## TEXTE DU DOCUMENT
Mots clés : commande publique • concurrence • préjudice • évaluation

Dans un arrêt rendu le 27 avril 2021, la Haute juridiction administrative a dit pour droit que, pour évaluer l'ampleur du préjudice subi par une personne publique au titre du surcoût lié à une entente, il est loisible de se fonder sur la comparaison des taux de marge de la société pendant la durée de l'entente et après la fin de celle-ci pour en déduire le surcoût supporté par la personne publique sur les marchés litigieux. Pour faire le point sur ce sujet sensible en ces temps de ressources budgétaires se raréfiant pour les collectivités locales, Lexbase Public a interrogé Gilles Le Chatelier, Avocat associé, cabinet Adaltys*.


 

Lexbase : Que recouvre exactement la notion de pratiques anticoncurrentielles en matière de commande publique ?

Gilles Le Chatelier : La notion de pratiques anticoncurrentielles est nécessairement diverse en matière de commande publique. L’obligation de mise en concurrence loyale et sincère s’impose aux acheteurs publics – et à un certain nombre d’acheteurs privés. Ce principe figure aujourd’hui à l’article L. 3 du Code de la commande publique (N° Lexbase : L4460LRM) qui rappelle que les acheteurs publics respectent le principe d’égalité devant la commande publique, dans un souci d’assurer l’efficacité de l’achat public et la bonne utilisation des données publiques. Le Conseil constitutionnel en avait fait un principe à valeur constitutionnelle [1].

Ainsi, la pratique de la commande publique connaît de nombreuses situations où il peut être porté atteinte à une libre concurrence. Sans évoquer des irrégularités qui trouveraient leur origine dans le comportement de l’acheteur public (critères inadaptés, allotissement insuffisant, recours inapproprié à des procédures négociées…), on peut citer par exemple le cas de l’offre anormalement basse (CCP, art. L. 2152-5 N° Lexbase : L4445LR3) ou de l’abus de position dominante dont peut, par exemple, bénéficier le titulaire sortant du marché.

## DONNÉES ENREGISTRÉES

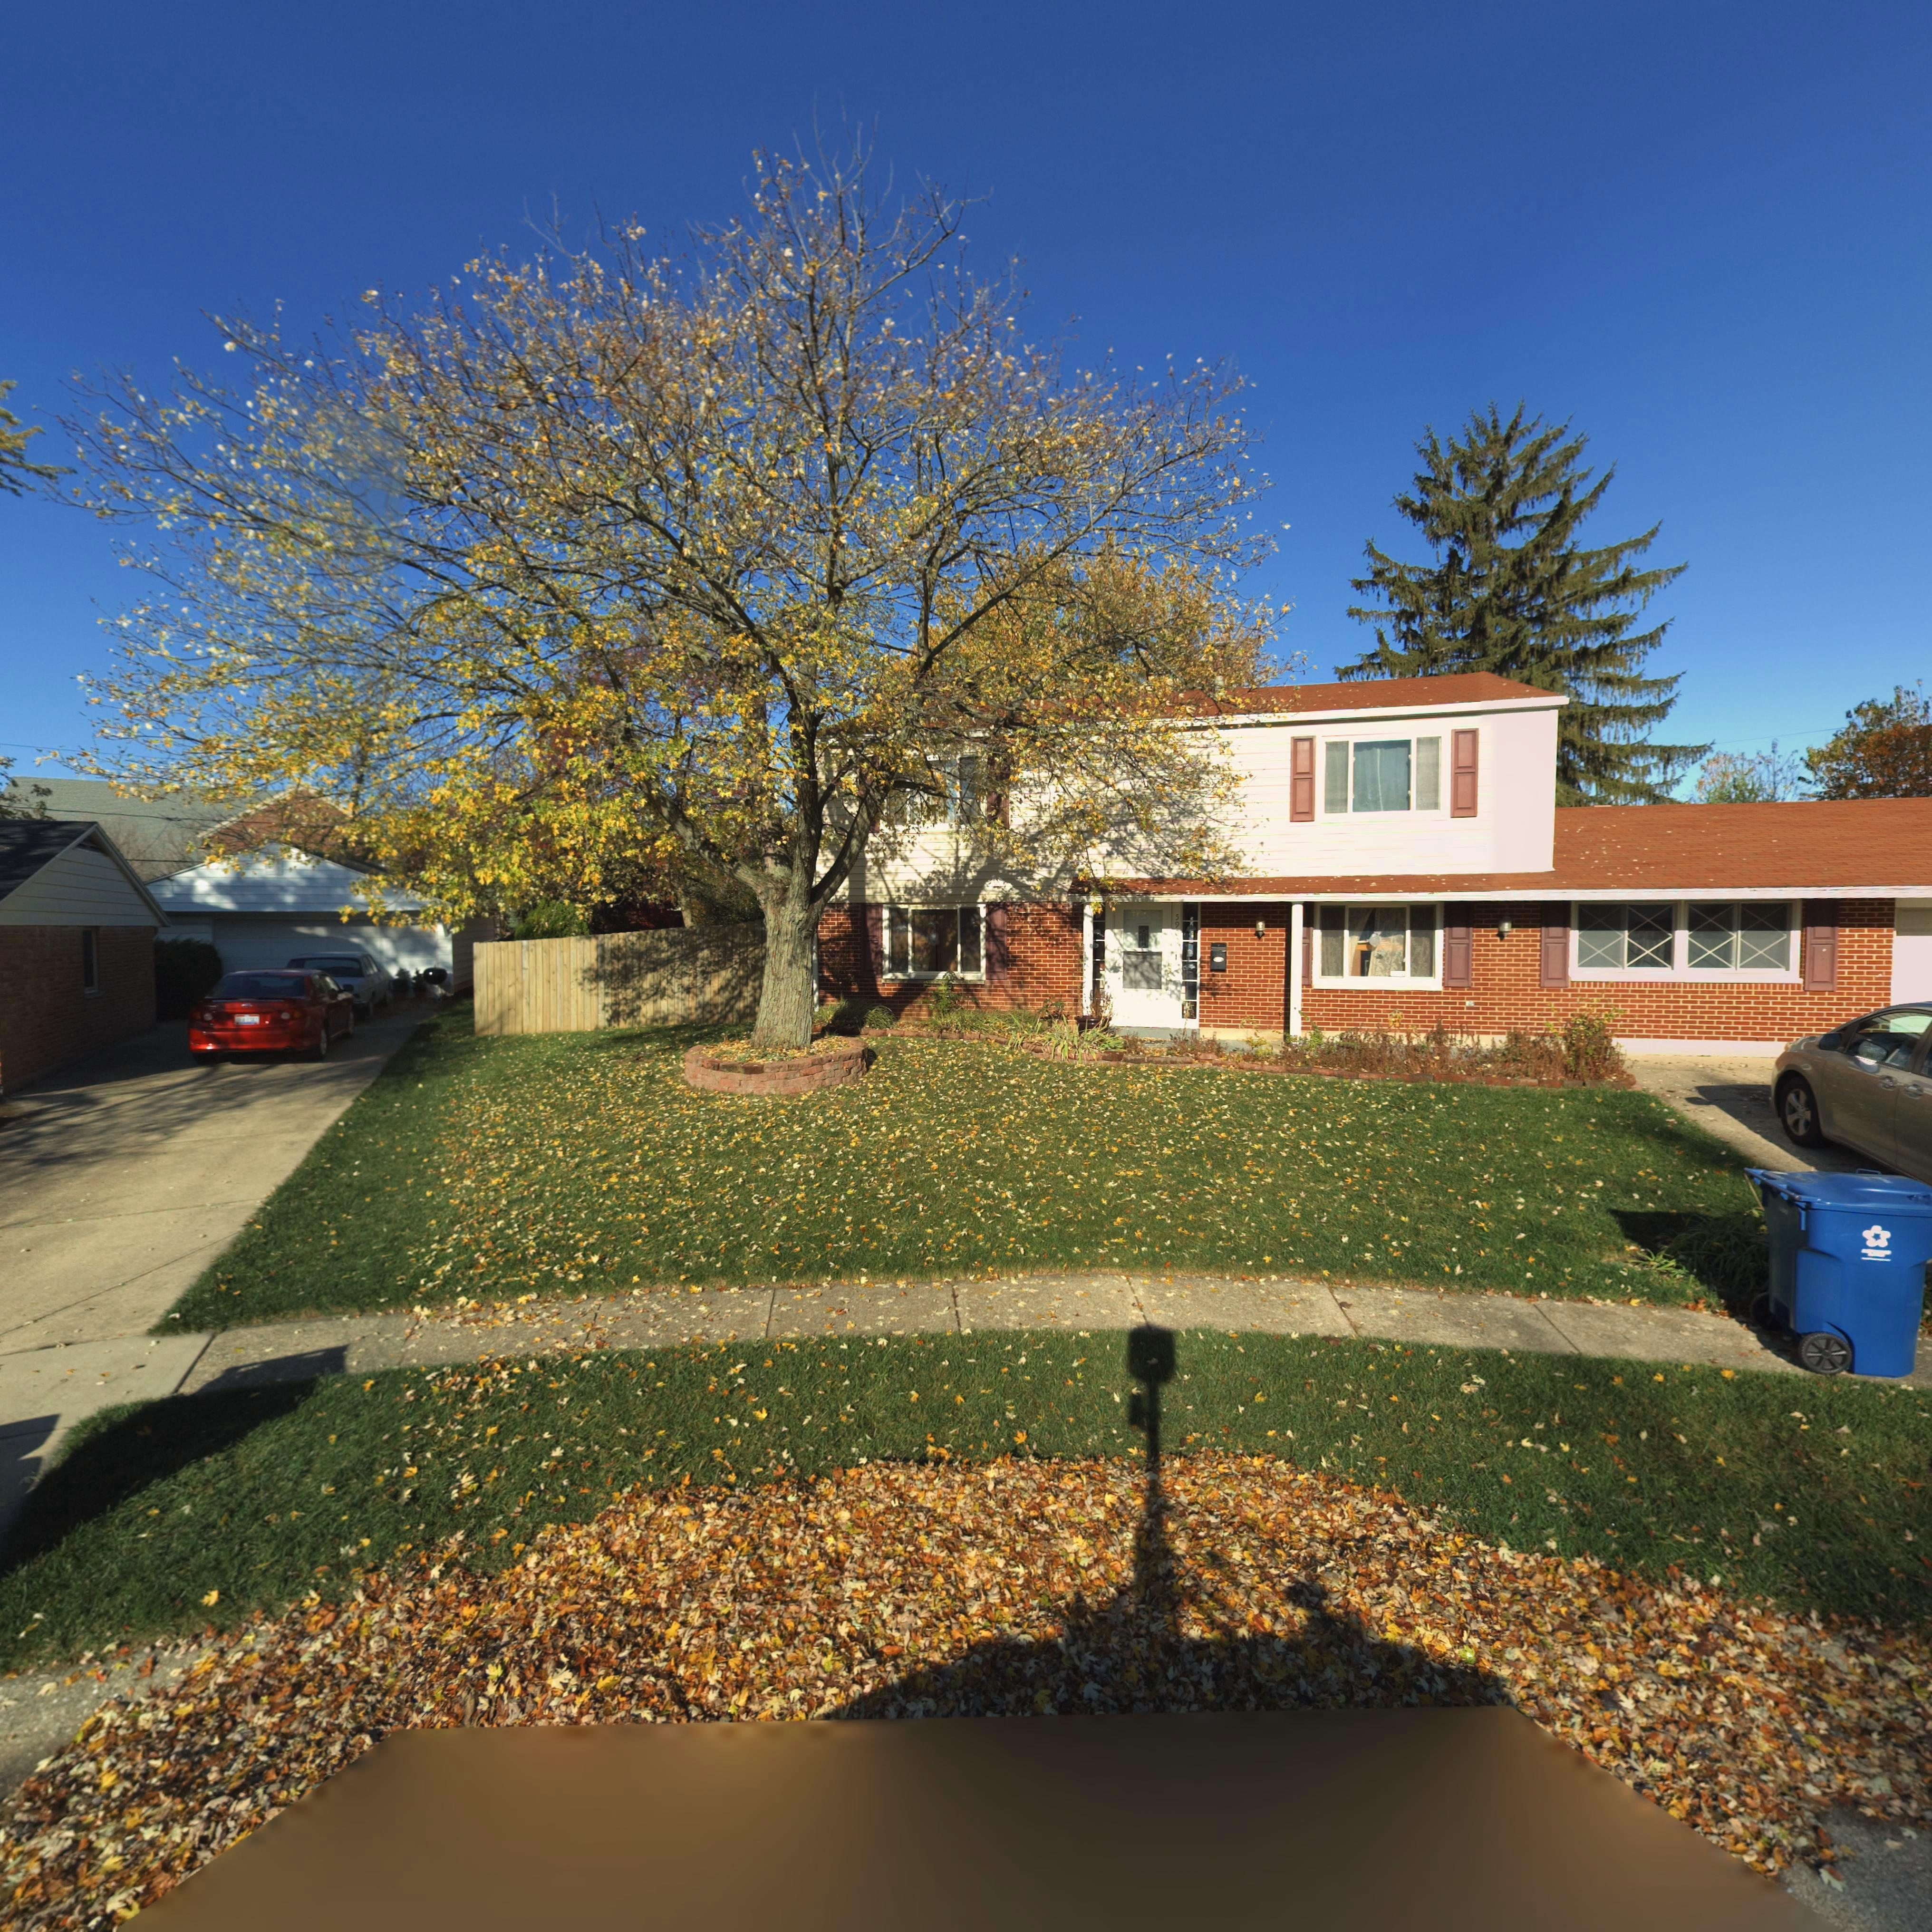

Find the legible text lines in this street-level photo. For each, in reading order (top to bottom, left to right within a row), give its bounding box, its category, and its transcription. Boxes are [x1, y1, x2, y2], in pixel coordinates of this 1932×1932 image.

[1173, 913, 1180, 945] StreetNumber: 59**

## SÉRIE DE TÂCHES
a) Répondez à ces questions sur le texte sur la commande publique :
(i) À quelle date l'arrêt mentionné a-t-il été rendu ?
(ii) Quel article du Code de la commande publique énonce le respect du principe d'égalité devant la commande publique ?
(iii) Quel article du même code est cité pour l'offre anormalement basse ?
b) Donnez la suite du texte sur la commande publique, s'il vous plaît.
Il n'est pas nécessaire de consulter les lignes.

## RÉPONSES AUX TÂCHES
a)
(i) Le 27 avril 2021.
(ii) L'article L. 3.
(iii) L'article L. 2152-5.

b)
Dans cet ensemble, l’entente occupe une place particulière. Elle est définie à l’article L. 420-1 du Code de commerce (N° Lexbase : L6583AIN) comme les actions concertées, conventions, ententes expresses ou tacites ou coalitions « lorsqu’elles ont pour objet ou peuvent avoir pour effet d’empêcher, de restreindre ou de fausser le jeu de la concurrence sur un marché ». Depuis la décision fondatrice du Conseil d’État « Société Campenon Bernard » [2], elles tiennent une place de plus en plus importante au sein de la jurisprudence administrative qui s’est attachée à déterminer progressivement depuis lors les conséquences d’une telle situation sur l’exécution du contrat et les droits à indemnité de l’acheteur public qui en est victime.

L’entente, en matière de commande publique, se caractérise ainsi par la situation où plusieurs entreprises soumissionnaires à l’attribution d’un contrat de la commande publique s’entendent pour aboutir de manière artificielle à affecter le niveau du prix du marché ou pour arrêter l’identité de l’attributaire.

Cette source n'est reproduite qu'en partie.